Further contributions up to April 18 can be made if you live in one of 30 different states with the deadline extension -- and for states like Iowa, you have until April 30. However, check the individual tax rules in your state if you’re making a late-year contribution, since yours may only offer partial tax deductibility.
Which account should you choose if you have both? Consider how much you have saved in each one and decide which fund you’d like to see funded more. The tax benefits are basically the same at deposit and withdrawal, but make sure to use your savings for educational purposes, or you could get penalized by Uncle Sam.
Which retroactive contributions are excluded?
Some tax-deferred investment accounts have strict end-of-year cutoff dates with no extensions, so if you have a 401(k), or you like to donate to charitable organizations, your current contributions will have to count towards the 2017 tax year.
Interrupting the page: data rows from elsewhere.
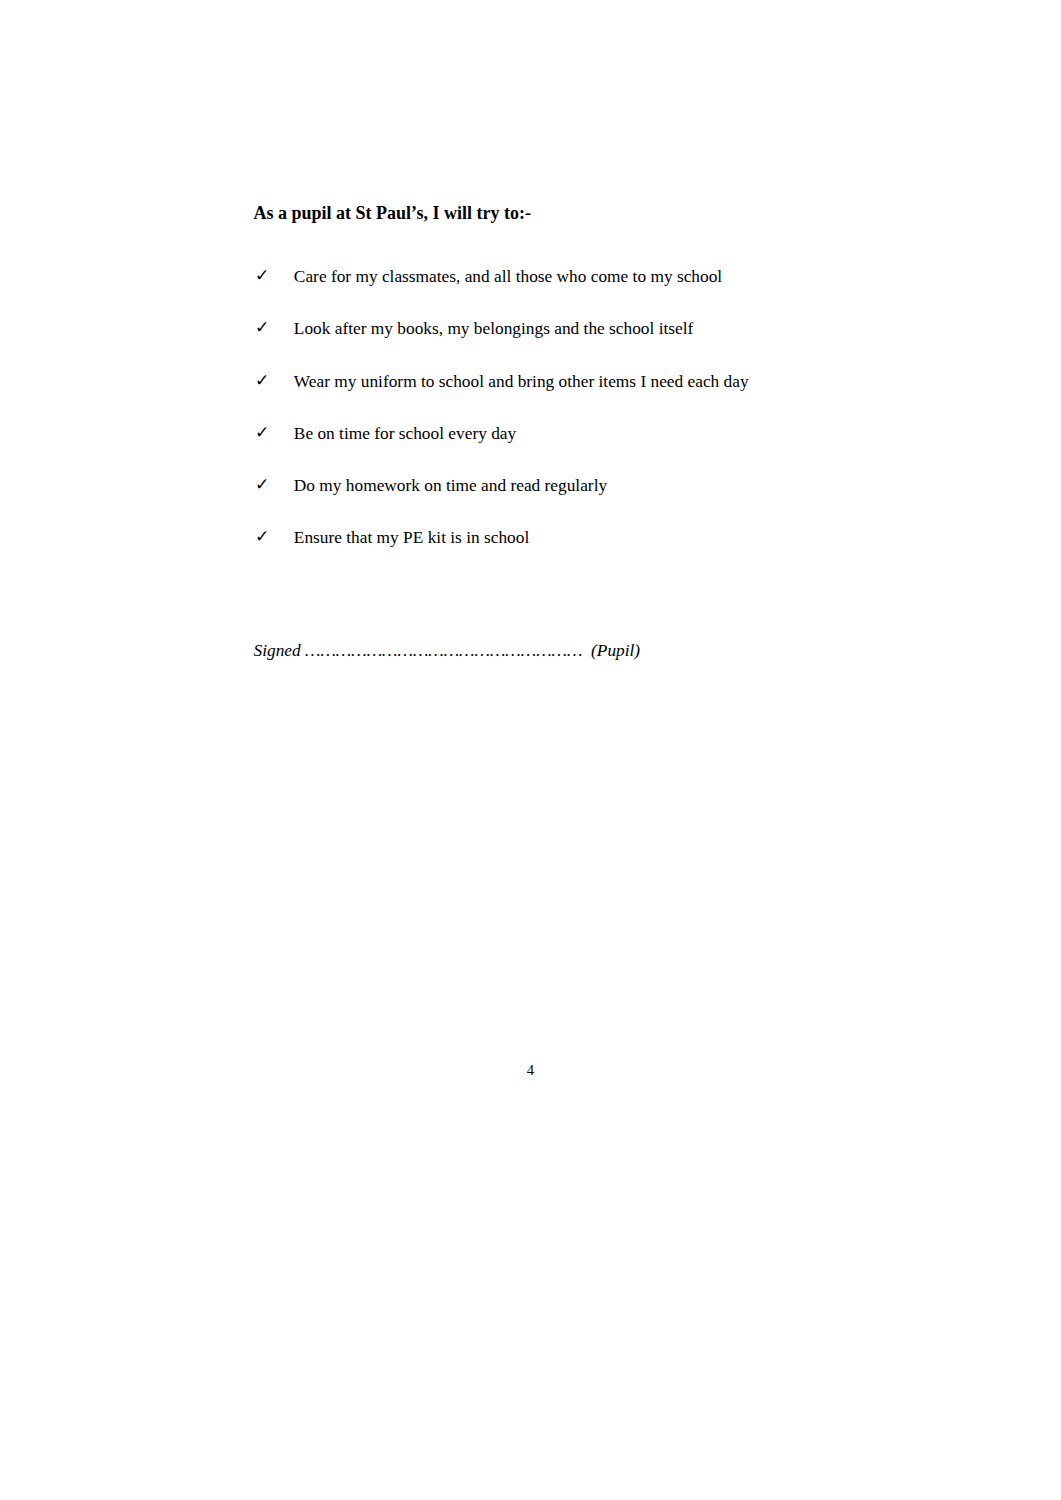As a pupil at St Paul’s, I will try to:-
Care for my classmates, and all those who come to my school
Look after my books, my belongings and the school itself
Wear my uniform to school and bring other items I need each day
Be on time for school every day
Do my homework on time and read regularly
Ensure that my PE kit is in school
Signed ……………………………………………… (Pupil)
4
If you want to make one of these retroactive deposits into a retirement, health or education savings account, don’t overextend your budget and go into debt just for the tax break. As you prepare your tax return, calculate if you’ll owe money, or if you’ll be getting a tax return, and use discretion, since the money you contribute may offset one or both.
And when you fill out your tax return, make sure you clearly list that the retroactive contributions you’ve made are for 2016. If no year is listed, the IRS won’t count it. (You could still count it on your 2018 tax return, but that means waiting another year for the tax benefit.)
Do all this by mid April, and it gives you a perfect opportunity to move ahead and know which investment contributions are due by the end of December, and which ones give you until the end of tax season.
Set annual contribution goals, and know what your deadlines are, and you’re not making retroactive contributions anymore; now, you’re looking into your financial future.